Monsieur Demarville is a well-known figure in Champagne. He was formerly Chef de Cave at Veuve Clicquot and more recently held the same position at Laurent Perrier
That Campari has now tempted Monsieur Demarville to join Champagne Lallier is yet another indication that they mean business.
Finally, on this subject, let’s remember that a few months ago, Champagne De Telmont, a brand of similar size to Lallier, was acquired by the Rémy Cointreau group who stated its ambition to develop De Telmont into an international brand.
One acquisition of this sort by a major drinks conglomerate is just an interesting event, but two within the space of a few months, is a ringing endorsement of a bright and profitable future for champagne.
No St. Vincent
On a slightly less buoyant note, the traditional Fête de Saint Vincent was cancelled this year because of … ‘you know what’.
Saint Vincent is the patron saint of vignerons and his festival day (January 22nd) is celebrated in almost every village throughout Champagne.
The day starts with a vin d'amitié which is hosted by one of the champagne makers in each village. When a glass or two have been enjoyed, everyone sets off to church.
Progress to church is usually marked by a procession . The champagne makers of the village dress in traditional costume and carry a symbolic barrel of wine as well as loaves of bread to the local church to be blessed.

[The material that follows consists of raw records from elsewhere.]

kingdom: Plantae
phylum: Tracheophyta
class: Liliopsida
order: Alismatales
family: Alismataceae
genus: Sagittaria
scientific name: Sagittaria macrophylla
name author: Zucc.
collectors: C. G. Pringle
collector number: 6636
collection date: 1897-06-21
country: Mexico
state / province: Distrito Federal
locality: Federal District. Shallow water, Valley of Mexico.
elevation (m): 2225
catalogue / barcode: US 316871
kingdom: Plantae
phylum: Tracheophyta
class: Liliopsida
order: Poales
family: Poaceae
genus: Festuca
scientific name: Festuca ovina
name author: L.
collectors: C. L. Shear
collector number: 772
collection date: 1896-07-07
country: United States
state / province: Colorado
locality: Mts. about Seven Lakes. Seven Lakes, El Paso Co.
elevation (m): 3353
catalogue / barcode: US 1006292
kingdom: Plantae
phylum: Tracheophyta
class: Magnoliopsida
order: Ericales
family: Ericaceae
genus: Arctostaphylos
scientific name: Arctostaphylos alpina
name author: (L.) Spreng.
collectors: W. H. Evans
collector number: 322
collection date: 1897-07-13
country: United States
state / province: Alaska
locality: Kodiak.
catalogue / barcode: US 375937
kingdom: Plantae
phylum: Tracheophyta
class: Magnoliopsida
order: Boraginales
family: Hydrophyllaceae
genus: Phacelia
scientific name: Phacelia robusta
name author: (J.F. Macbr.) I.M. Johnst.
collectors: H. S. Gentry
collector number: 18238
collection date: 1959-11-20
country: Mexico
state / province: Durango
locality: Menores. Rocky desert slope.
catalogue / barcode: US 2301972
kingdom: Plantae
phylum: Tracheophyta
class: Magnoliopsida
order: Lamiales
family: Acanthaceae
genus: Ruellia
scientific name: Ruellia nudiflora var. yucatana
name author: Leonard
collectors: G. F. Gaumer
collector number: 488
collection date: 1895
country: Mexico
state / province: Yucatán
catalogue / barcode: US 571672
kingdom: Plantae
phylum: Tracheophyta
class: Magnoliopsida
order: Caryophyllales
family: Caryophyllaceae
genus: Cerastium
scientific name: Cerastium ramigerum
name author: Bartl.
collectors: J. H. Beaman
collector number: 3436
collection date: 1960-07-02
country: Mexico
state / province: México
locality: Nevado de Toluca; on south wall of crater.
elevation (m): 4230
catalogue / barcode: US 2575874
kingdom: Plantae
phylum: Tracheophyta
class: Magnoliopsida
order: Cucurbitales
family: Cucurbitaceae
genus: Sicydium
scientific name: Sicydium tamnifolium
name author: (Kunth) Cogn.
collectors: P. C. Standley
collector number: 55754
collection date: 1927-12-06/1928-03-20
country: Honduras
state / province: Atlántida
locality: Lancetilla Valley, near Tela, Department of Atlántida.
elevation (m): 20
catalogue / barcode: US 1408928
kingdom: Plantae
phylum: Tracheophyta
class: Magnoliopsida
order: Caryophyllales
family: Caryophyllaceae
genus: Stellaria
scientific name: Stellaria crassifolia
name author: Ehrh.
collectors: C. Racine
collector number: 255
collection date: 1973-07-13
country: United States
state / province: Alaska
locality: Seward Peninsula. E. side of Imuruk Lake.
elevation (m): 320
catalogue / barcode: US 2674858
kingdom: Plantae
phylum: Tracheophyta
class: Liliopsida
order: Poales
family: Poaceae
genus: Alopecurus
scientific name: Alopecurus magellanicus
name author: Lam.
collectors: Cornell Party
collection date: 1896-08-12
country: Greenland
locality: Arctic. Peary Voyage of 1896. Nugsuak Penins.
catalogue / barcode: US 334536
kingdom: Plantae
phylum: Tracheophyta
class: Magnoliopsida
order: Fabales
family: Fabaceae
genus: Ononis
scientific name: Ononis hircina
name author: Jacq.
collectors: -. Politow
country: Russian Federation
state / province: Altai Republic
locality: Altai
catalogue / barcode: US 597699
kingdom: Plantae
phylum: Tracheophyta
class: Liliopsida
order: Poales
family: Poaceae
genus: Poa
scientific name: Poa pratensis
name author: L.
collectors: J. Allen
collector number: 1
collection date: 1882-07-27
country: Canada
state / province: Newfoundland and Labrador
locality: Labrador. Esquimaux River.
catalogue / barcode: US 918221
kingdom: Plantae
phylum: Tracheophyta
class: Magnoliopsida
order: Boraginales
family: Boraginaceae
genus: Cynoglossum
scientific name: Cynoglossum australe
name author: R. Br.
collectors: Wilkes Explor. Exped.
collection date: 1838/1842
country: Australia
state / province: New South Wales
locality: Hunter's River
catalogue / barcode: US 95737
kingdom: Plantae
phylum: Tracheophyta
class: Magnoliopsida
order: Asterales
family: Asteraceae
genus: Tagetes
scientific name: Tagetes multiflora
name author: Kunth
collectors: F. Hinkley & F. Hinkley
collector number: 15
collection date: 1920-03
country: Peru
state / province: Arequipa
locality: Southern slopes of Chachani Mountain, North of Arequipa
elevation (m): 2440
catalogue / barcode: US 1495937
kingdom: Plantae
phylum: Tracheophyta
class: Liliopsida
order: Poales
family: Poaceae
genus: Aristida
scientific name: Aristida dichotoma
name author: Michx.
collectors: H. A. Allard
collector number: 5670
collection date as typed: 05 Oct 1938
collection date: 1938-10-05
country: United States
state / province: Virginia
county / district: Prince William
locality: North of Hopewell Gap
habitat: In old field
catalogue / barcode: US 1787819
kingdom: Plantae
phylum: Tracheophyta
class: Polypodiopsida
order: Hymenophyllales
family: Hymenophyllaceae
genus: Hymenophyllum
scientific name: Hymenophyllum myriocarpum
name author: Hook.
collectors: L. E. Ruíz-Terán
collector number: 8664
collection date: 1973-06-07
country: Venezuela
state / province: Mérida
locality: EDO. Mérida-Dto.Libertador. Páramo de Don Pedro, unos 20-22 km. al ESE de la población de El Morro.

The church service is followed by a lunch, often at the village hall, that is liberally washed down with champagne.
If you ever get invited to one of these lunches, but sure to accept but set aside the entire day. It’s not likely that you’ll get much work done afterwards.
Women in Champagne
In the world of entertainment, a London based company called Swipe Films has announced that it will be showing a new film called Sparkling: The Story of Champagne, at this summer’s Cannes Film Festival.
It appears, from what I have read, that the focus will be on the famous brands that are so familiar to most champagne lovers: Bollinger, Veuve Clicquot and Pol Roger, to mention just three, and whilst any film that extolls the appeal of champagne is welcome, there is far more to champagne than a handful of famous brands – some 4,000 other champagne brands to be more precise – and it is to be hoped that their champagnes also come to the attention of a wider audience soon.
The same film will also highlight the important role played, throughout the history of champagne, by women. The names of the Veuve Clicquot, Lily Bollinger and Louise Pommery are already famous, but, once again, there is far more to tell about the women of champagne than just these three.
Both Krug (Margareth Henriquez), Moët & Chandon (Berta de Pablos-Barbier) are headed up by women. Then there is Carol Duval-Leroy at Champagne Duval-Leroy and Évelyne Boizel at Champagne Boizel, yet to stop there would be just to scratch the surface of the increasing importance of women in champagne many of whom go, as yet, unnoticed.
A few you may wish to note down, from houses both large and small, are
- Alice Paillard, of Bruno Paillard
- Nathalie Doucet at Besserat de Bellefon
- Alice Tettienne , Cheffe de Caves at Henriot
- Anne Malassagne at AR Lenoble
- Françoise Bedel at Champagne Françoise Bedel (pictured)
- Charlotte de Sousa at Champagne De Sousa
- Valérie Frison at Val Frison
- and three remarkable ladies at Champagne J. Lasalle
There are many more, but not enough space here to list them all.
That’s all for this month’s bulletin. As I mentioned at the beginning, the start of the year has been lively and there has been a lot to share with you, so if you’ve read this far, thank you.